Silke Luinstra ist Unternehmerin und Buchautorin in Hamburg. Sie ist Mitgründerin der Initiative AUGENHÖHE, gehört der Geschäftsführung der AUGENHÖHEworks GmbH an und ist Mitinitiatorin der Community Expedition Arbeit. In ihrem Buch Lebendigkeit entfesseln (2021) formuliert sie acht grundlegende Prinzipien für die Entfesselung von Lebendigkeit in Organisationen: leise wirken, Sinn entfalten, Augenhöhe anstreben, Autopoiese respektieren, Selbstorganisation organisieren, selbst denken und selbst machen, Wege erforschen und Entwicklung neu denken. Lebendigkeit ist für die Autorin dabei die entscheidende Zukunftsfrage: "Ohne Lebendigkeit werden Unternehmen auf die immer größer werdende Dynamik nicht dauerhaft antworten können." Der Schlüssel dazu: Selbstorganisation. Das eine bedingt das andere.
 

Was muss man wissen, um Selbstorganisation zu verstehen? 

Vor allem, dass jede:r etwas anderes darunter versteht. Während die einen Selbstorganisation als grundlegende Eigenschaft komplexer Systeme sehen, meinen die anderen damit eher einen Gegenentwurf zu hierarchischen Strukturen - kurz und vereinfacht gesagt, es gibt sicher noch deutlich mehr Positionen. Es lohnt sich also in jedem Fall zu klären, was jemand meint, der Selbstorganisation thematisiert oder sie fordert. Und am besten auch nachzufragen, wofür in seinem Verständnis Selbstorganisation gut wäre und wozu sie beitragen soll.
 

Was verstehst du unter Selbstorganisation? 

Ich verstehe unter Selbstorganisation das, was in lebendigen Systemen - egal, ob Menschen oder Organisationen - angesichts ihrer Umwelt geschieht. Es ist nichts, was jemand "machen" könnte, sondern vielmehr ein grundlegender Mechanismus des Lebendigen. Jedes lebendige, komplexe System hat die Fähigkeit, aus sich selbst heraus Muster zu erzeugen, das ist eine ihm innewohnende Eigenschaft. Dieses Verständnis von Selbstorganisation speist sich aus Systemtheorie, Autopoiese, Synergetik und Hypnosystemik - und vermutlich noch weiteren Konzepten, die ich nicht (mehr) bewusst benennen kann.
 

Gibt es weitere Kontexte, in denen Selbstorganisation thematisiert wird und mit welchen unterschiedlichen Bedeutungen? 

Ja, jede Menge. Manchmal ist damit gemeint, dass ein Team selbst entscheidet, wer was wann erledigt, und keine Führungskraft das vorgibt.
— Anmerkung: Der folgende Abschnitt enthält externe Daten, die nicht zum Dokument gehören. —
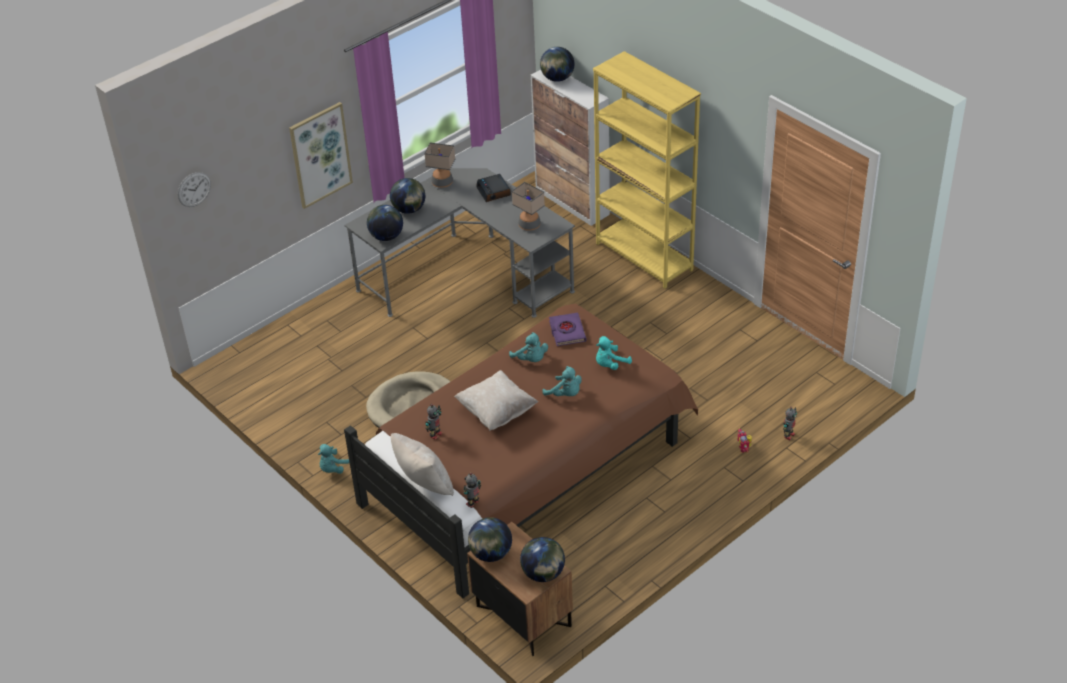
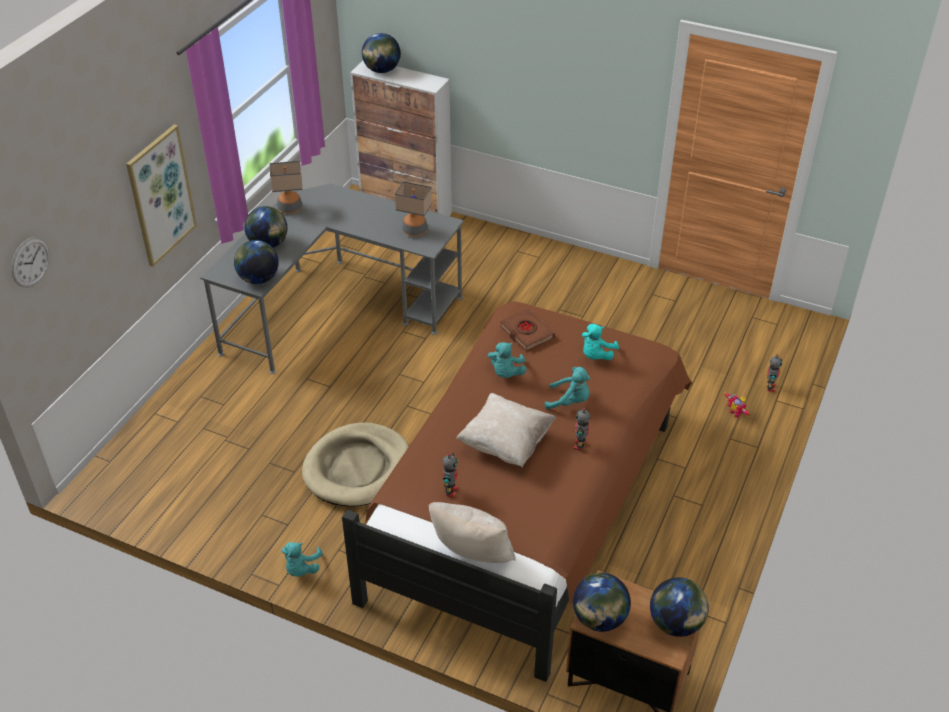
camera: 25 degrees left, 0 degrees up
toy robot [463,473,481,508] -> toy robot moved to [574,408,590,451]
alarm clock [476,174,511,202] -> none
turquoise plush toy [509,332,548,362] -> turquoise plush toy turned 75 degrees clockwise [488,342,527,378]
purple book [549,313,586,346] -> brown book [500,309,555,351]
yellow bookcase [593,51,701,289] -> none

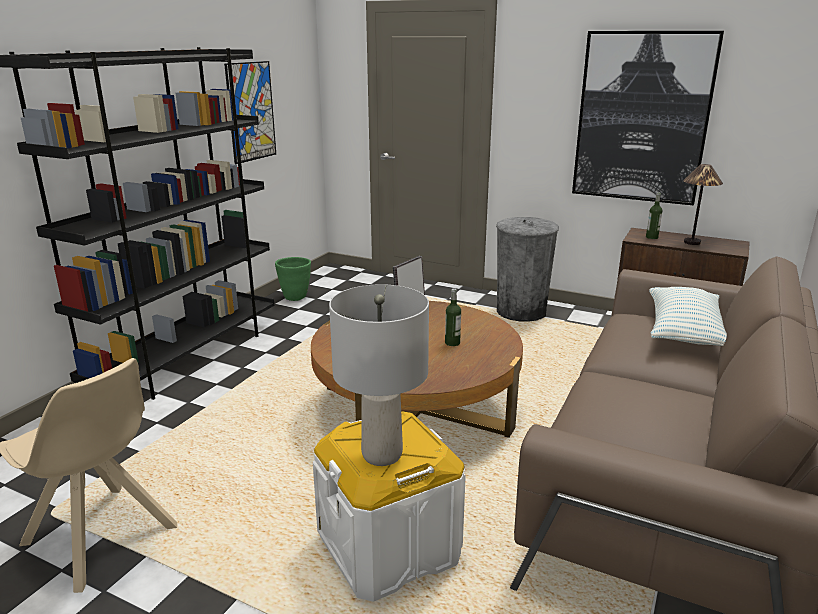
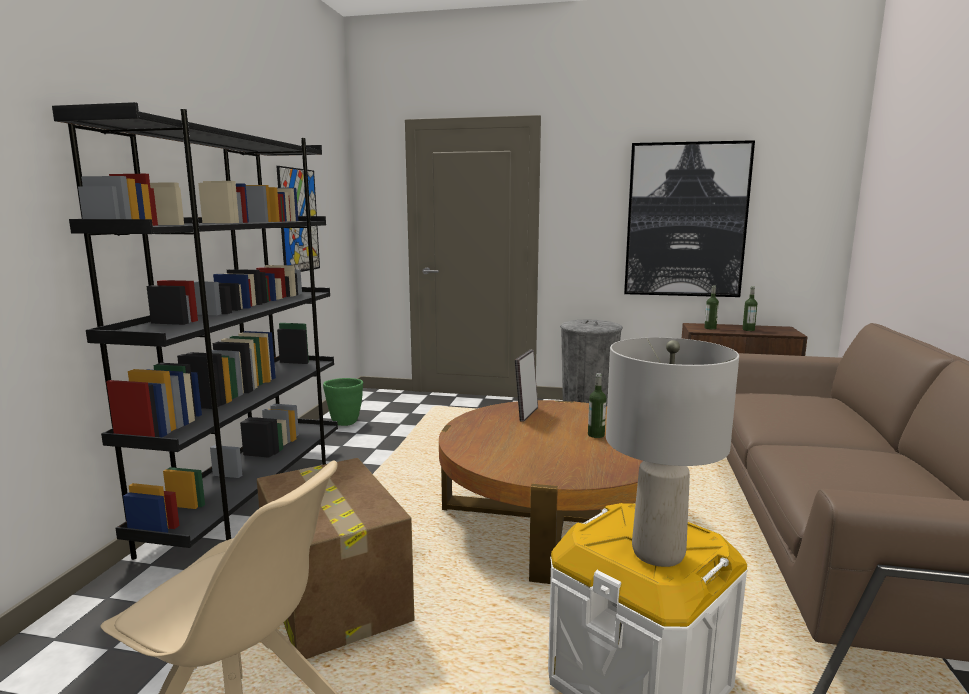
camera: 15 degrees left, 10 degrees down
pillow [649,287,727,346] -> none
table lamp [683,164,723,245] -> bottle [742,286,757,331]
none -> cardboard box [257,458,414,659]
Damit rückt es nah an Selbstbestimmung - eines Einzelnen oder eines Teams. Einige meinen mit Selbstorganisation auch, wie ich mich selbst organisiere, wie ich mit meiner Zeit umgehe, also eher "Selbstmanagement" - wobei ich den Begriff als Synonym für Aufgabenmanagement auch nicht sonderlich mag. Der Umgang mit sich selbst möge mehr umfassen als das Organisieren der Aufgaben, und es wäre wünschenswert, wenn dieser Umgang eher von kollegialer Führung als von Management geprägt wäre - im übertragenen Sinne.
 

Ist der Begriff Selbstorganisation passend und hilfreich? 
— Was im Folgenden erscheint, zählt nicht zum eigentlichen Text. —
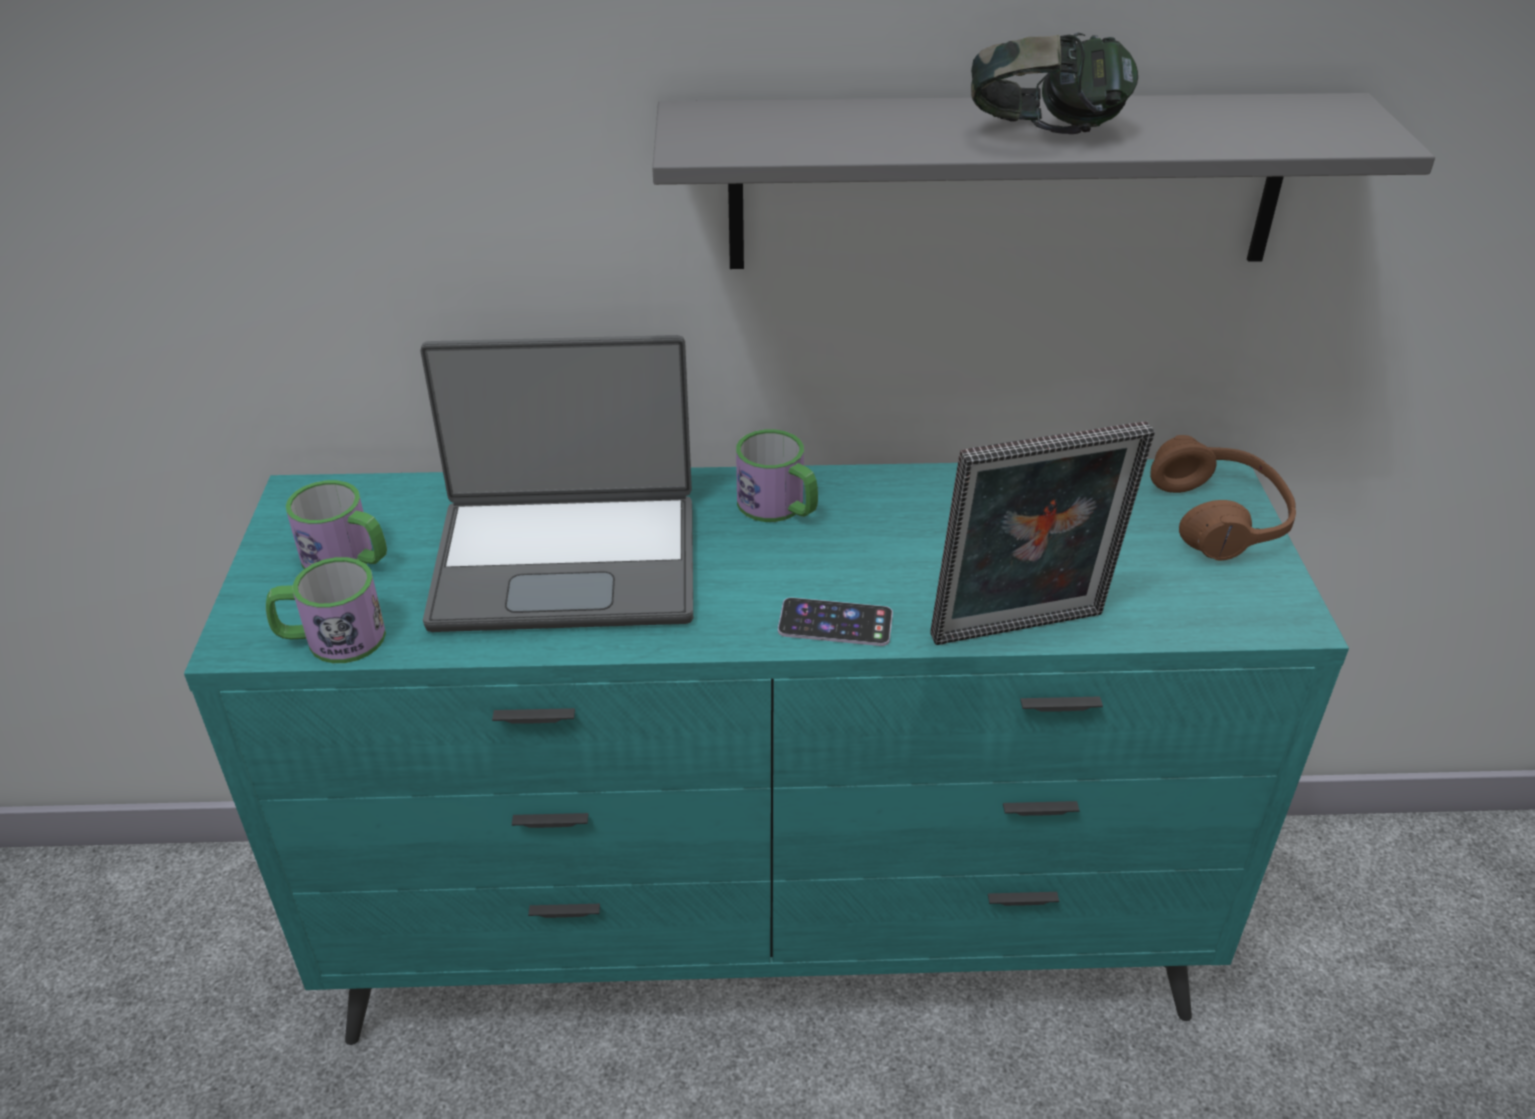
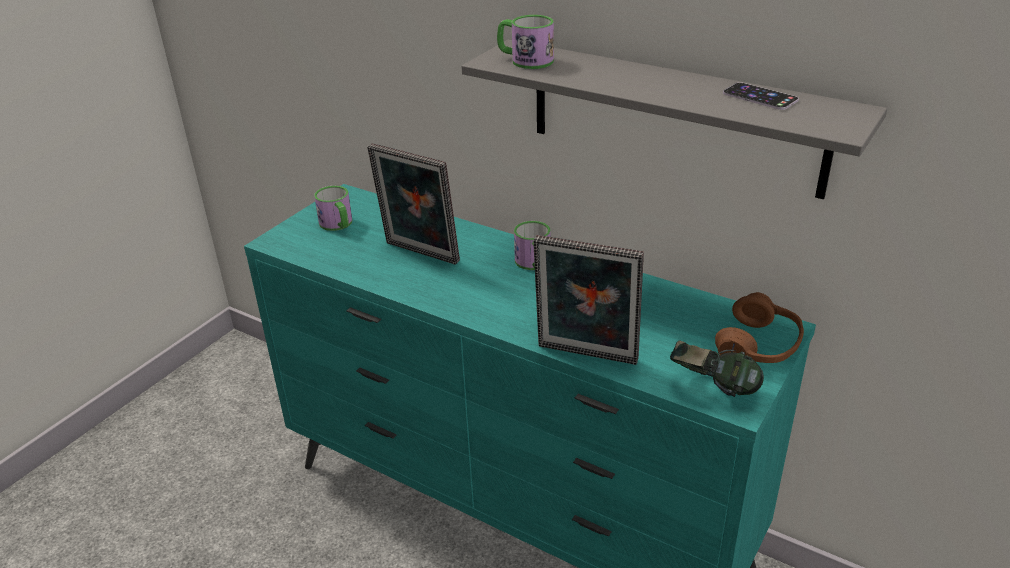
camera: 35 degrees right, 5 degrees down
mug [266,557,386,663] -> mug moved to [497,15,554,69]
laptop [420,335,693,632] -> picture frame [367,143,460,265]
phone [778,597,893,646] -> phone moved to [723,82,799,110]
headphones [971,32,1138,134] -> headphones moved to [670,341,764,397]

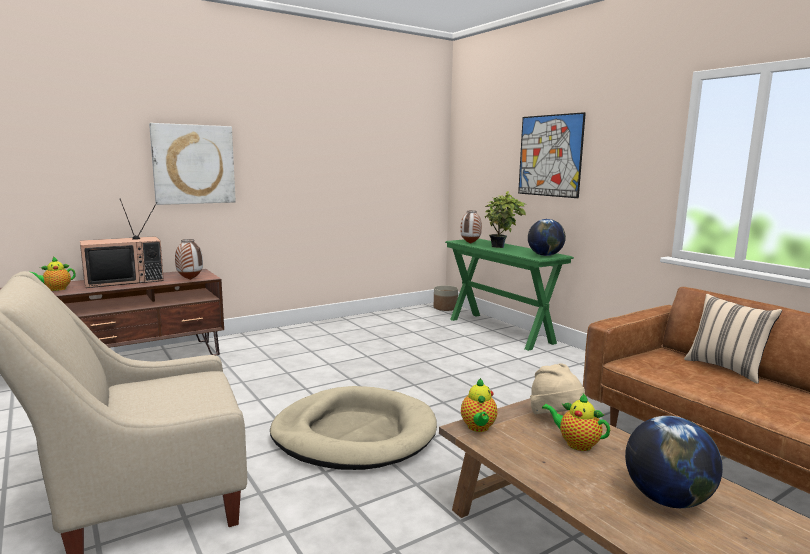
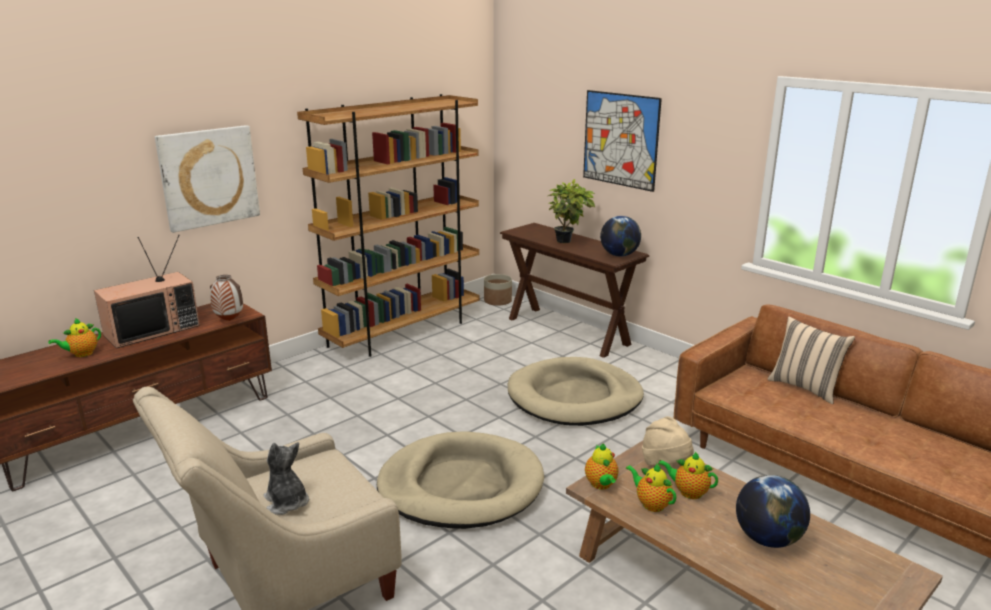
camera: 10 degrees left, 10 degrees up
green console table [445,238,574,351] -> brown console table [500,223,649,358]
vase [460,211,482,244] -> none
none -> plush toy [264,442,309,515]
none -> brown bookcase [297,94,480,357]
none -> beige dog bed [508,357,644,426]
none -> teapot [626,464,676,512]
Gute Frage. Vielleicht sollten wir besser von "Autoorganisation" sprechen - weil es eben etwas ist, das lebendige Systeme automatisch tun. Zumindest dann, wenn wir dieses Verständnis von Selbstorganisation meinen. Und davon die Ansätze unterscheiden, die mit dem Begriff mehr Partizipation und Demokratie in Organisationen meinen.
 

Wofür wäre Selbstorganisation eine Lösung? 
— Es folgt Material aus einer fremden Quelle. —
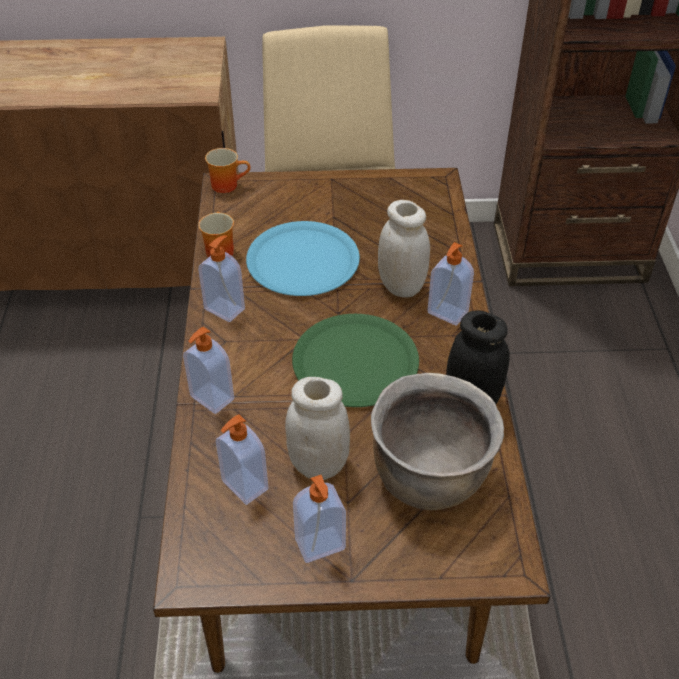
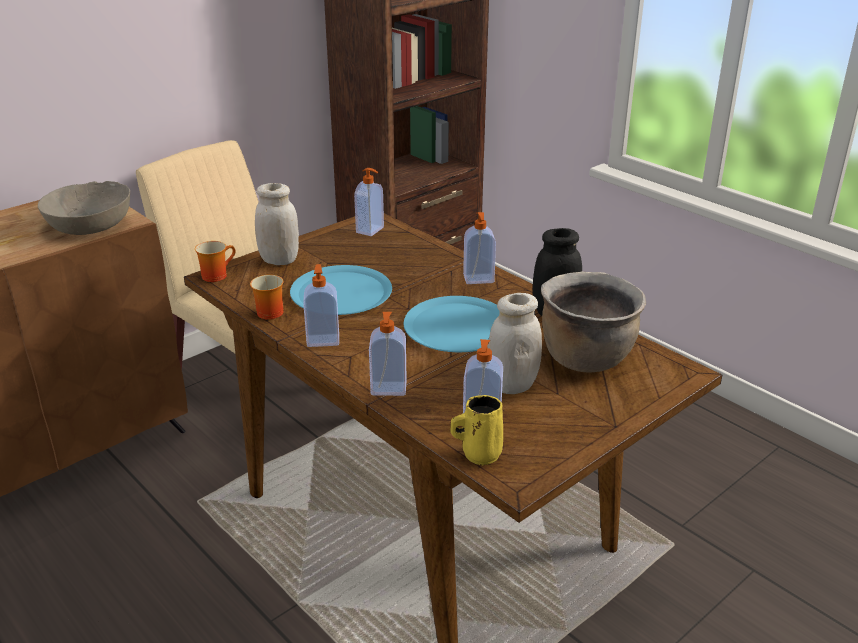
camera: 40 degrees left, 15 degrees down
green plate [292,314,419,407] -> blue plate [404,296,500,352]
soap dispenser [293,475,346,563] -> soap dispenser moved to [354,168,384,236]
white jar [378,200,430,298] -> white jar moved to [255,183,299,265]
none -> grey bowl [38,181,130,235]
none -> yellow mug [450,395,503,465]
In meinem Verständnis ist Selbstorganisation keine Lösung für irgendetwas - weil sie sowieso da ist. Das klingt jetzt vielleicht beliebiger, als es ist, daher sage ich noch ein paar Sätze dazu: In meiner Beobachtung wird in Organisationen immer dann der Ruf nach Selbstorganisation laut, wenn Menschen in diesen Unternehmen den Eindruck haben, in ihrer Wirksamkeit - sie könnten auch sagen Selbstwirksamkeit - behindert zu werden. Also meistens dann, wenn viele Vorgaben den Raum eng machen, wenn Anreizsysteme bestimmtes Verhalten zu erzeugen versuchen und so weiter. Dann soll Selbstorganisation das Problem lösen. Aber sie ist ja schon da, sie ist nur gefesselt, wie ich gerne sage - und mit ihr die Lebendigkeit in einer Organisation. Diese wird dann starr, unbeweglich. Es geht also nicht darum, Selbstorganisation einzuführen, sondern ihr Raum zu geben. Was übrigens nicht heißt: Jeder macht, was er will. Damit gemeinsam Wirksamkeit entsteht, braucht es eine Ausrichtung, ein "Wofür" des Handelns - mindestens.
 

Was ist das Gegenteil von Selbstorganisation? 

Tod? Das mag überspitzt klingen, aber wenn ich dabei bleibe, dass Selbstorganisation eine Eigenschaft alles Lebendigen ist, dann wäre wohl "Tod" eine passende Formulierung. Neulich las ich bei Benno Löffler den wunderbaren Satz: "Wenn dich deine Uhr überrascht, dann ist sie kaputt. Wenn mich meine Frau nicht mehr überrascht, ist sie tot." Besser könnte ich es nicht sagen.
 

Hat Selbstorganisation Grenzen? 

Ein lebendiges System wird sich immer selbst organisieren, solange es besteht. Das tut es allerdings nicht immer in hilfreicher, gewünschter Weise. Es kann sein, dass ein Mensch mit Depressionen auf die Geschehnisse in seinem Umfeld reagiert. Diese Reaktion bringt das System selbst hervor, doch sie hat einen Preis, und der Mensch wünscht sich vermutlich, die Depression loszuwerden. Damit das gelingt, hilft es, diese als Reaktion, als Lösungsversuch zu verstehen - und von diesem Verständnis aus andere Reaktionsmuster zu etablieren. Das geht nicht von heute auf morgen, nicht per "Willensentscheidung", sondern es geht darum, Schritt für Schritt den Weg in ein anderes Muster zu bahnen. Diese Ausführung deutet nebenbei noch eine wichtige Eigenschaft lebendiger, komplexer, sich selbst organisierender Systeme an: Sie sind auch autonom. In meinem Verständnis bedeutet das, dass ich von außen nichts mit diesen Systemen tun kann. Ich kann sie nicht motivieren, ihnen nichts beibringen oder sie sonst wie verändern. Menschen nicht und Organisationen auch nicht. Versuche gibt es gegenüber beiden reichlich - auch wenn verbal oft etwas anderes geäußert wird.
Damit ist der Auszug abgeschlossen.